> Assigned task: Would you filter the listing below so that only lines with the word "Cruise" remain?

> Records for this exercise:
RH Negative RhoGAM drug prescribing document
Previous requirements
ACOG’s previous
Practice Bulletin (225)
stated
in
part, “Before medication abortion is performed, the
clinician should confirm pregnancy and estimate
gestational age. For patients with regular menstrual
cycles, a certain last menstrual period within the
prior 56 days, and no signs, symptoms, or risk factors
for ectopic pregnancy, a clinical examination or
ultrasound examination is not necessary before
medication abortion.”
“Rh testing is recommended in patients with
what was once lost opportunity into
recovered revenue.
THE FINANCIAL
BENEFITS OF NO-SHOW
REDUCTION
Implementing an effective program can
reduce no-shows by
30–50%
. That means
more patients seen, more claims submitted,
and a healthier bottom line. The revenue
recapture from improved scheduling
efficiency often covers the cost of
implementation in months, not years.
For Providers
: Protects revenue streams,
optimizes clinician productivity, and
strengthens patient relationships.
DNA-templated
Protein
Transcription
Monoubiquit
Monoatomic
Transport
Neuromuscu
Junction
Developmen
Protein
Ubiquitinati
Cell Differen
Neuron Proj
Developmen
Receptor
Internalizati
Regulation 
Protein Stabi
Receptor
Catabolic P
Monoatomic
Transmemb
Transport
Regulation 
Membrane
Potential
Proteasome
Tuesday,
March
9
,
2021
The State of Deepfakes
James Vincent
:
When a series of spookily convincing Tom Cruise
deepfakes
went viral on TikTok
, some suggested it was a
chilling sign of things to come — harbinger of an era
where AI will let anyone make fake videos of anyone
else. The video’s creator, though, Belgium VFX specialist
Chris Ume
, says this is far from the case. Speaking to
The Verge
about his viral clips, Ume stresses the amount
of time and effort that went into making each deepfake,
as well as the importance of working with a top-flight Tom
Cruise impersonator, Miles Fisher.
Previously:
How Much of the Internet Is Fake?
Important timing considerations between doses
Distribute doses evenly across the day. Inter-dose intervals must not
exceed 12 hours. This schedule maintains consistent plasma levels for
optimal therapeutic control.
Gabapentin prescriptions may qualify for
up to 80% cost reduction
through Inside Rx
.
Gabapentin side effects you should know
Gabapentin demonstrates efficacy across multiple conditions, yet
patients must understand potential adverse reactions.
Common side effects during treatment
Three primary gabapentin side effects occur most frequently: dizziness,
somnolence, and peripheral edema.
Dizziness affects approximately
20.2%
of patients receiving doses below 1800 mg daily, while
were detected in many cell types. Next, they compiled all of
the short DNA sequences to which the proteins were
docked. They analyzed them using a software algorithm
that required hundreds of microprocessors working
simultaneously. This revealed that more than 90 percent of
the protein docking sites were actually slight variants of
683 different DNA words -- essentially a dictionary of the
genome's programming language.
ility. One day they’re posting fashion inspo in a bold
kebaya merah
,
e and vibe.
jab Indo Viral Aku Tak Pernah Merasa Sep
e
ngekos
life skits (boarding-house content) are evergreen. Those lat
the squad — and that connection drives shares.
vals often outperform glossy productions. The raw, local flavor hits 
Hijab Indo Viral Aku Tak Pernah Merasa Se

> Task response:
When a series of spookily convincing Tom Cruise
Cruise impersonator, Miles Fisher.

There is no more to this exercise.